A third man has been convicted in the gruesome 2007 execution-style slayings of three Newark college friends. A fourth victim survived. At least two of the college students were gay.
A jury debated four days before returning a guilty verdict against gang member Alexander Alfaro. Alfaro was found guilty of the murders of all three victims. He faces a maximum penalty of life imprisonment when he is sentenced on May 19, reports CNN.
Terrance Aeriel, Iofemi Hightower and Dashon Harvey were killed August 4, 2007 when they were shot execution style. Aeriel's sister was shot and sexually assaulted but survived. Harvey and Hightower were openly gay. The friends "planned to drive together "to New York City the next morning to attend a black Gay Pride event. Hightower, a lesbian, was also sexually assaulted. All four victims were enrolled or about to be enrolled at Delaware State University.
Alfaro is the second of three adults and three teens to be tried for the violent gang initiation. His half-brother, Rodolfo Godinez, was convicted last year and a third man, Melvin Jovel, pleaded guilty. They are serving life terms. Three others await trial.
In 2007, Rod 2.0 reported one of the teen suspects attended high school with one of the gay victims—and this may have been among the reasons the victims were targeted. Prosecutors declined to file hate crime charges because the victims' families "did not want" the deceased identified as gay.

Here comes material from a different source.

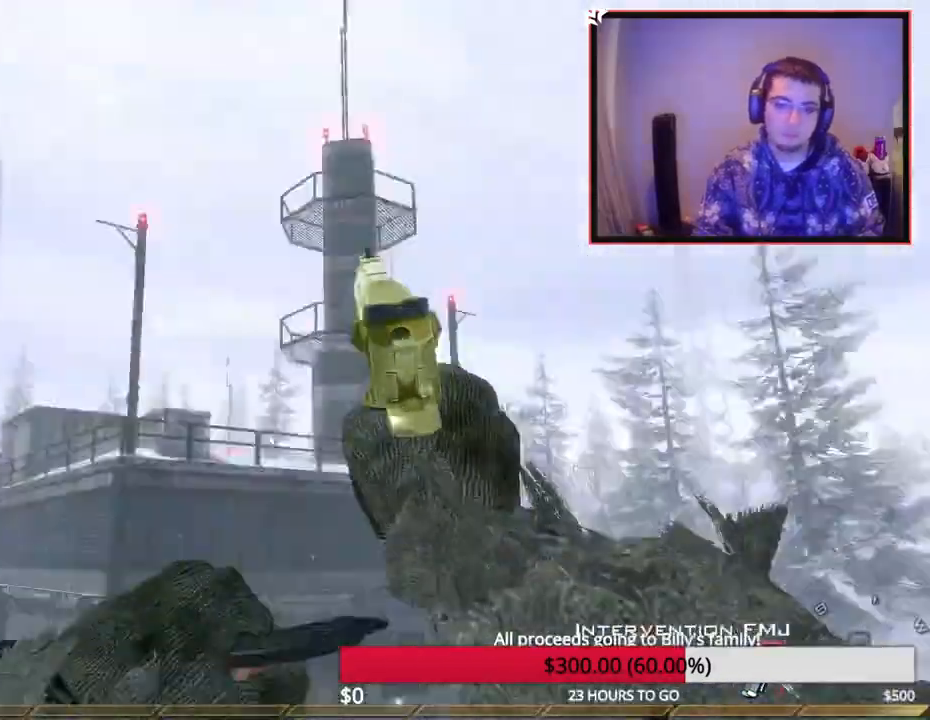
{"buttons": ["R1"], "left_stick": "up", "right_stick": "center", "events": [[17, "left_stick", "up-left"], [50, "right_stick", "right"], [83, "L3", "up"], [117, "CROSS", "down"], [183, "left_stick", "center"], [217, "CROSS", "up"], [267, "left_stick", "up-right"], [450, "right_stick", "center"], [467, "R1", "down"], [500, "left_stick", "up"]]}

R20's complete coverage HERE.








I'm glad that you care enough, Rod, to keep us informed about the aftermath of this horrible event.
It's the race of the victims which makes this no longer of interest on other Gay blogs, isn't it? Of course.
The families of the two Gay teens would not try for harsher sentences because it may have required admitting their "loved ones" were Gay? What kind of families are those? The kind not worth being a member of.
And it's hard to believe that New Jersey prosecutors couldn't go on and use a hate-crime prosecution without the family's conscent. Maybe the prosecutors didn't feel there was enough evidence in these torture executions to prove that the motive was anti-Gay hatred.
But the reaction of "Gay America" to this horrible crime is very telling. These torture executions were just as vicious as the Matthew Shepard torture murder... but obviously not as important to "Gay America".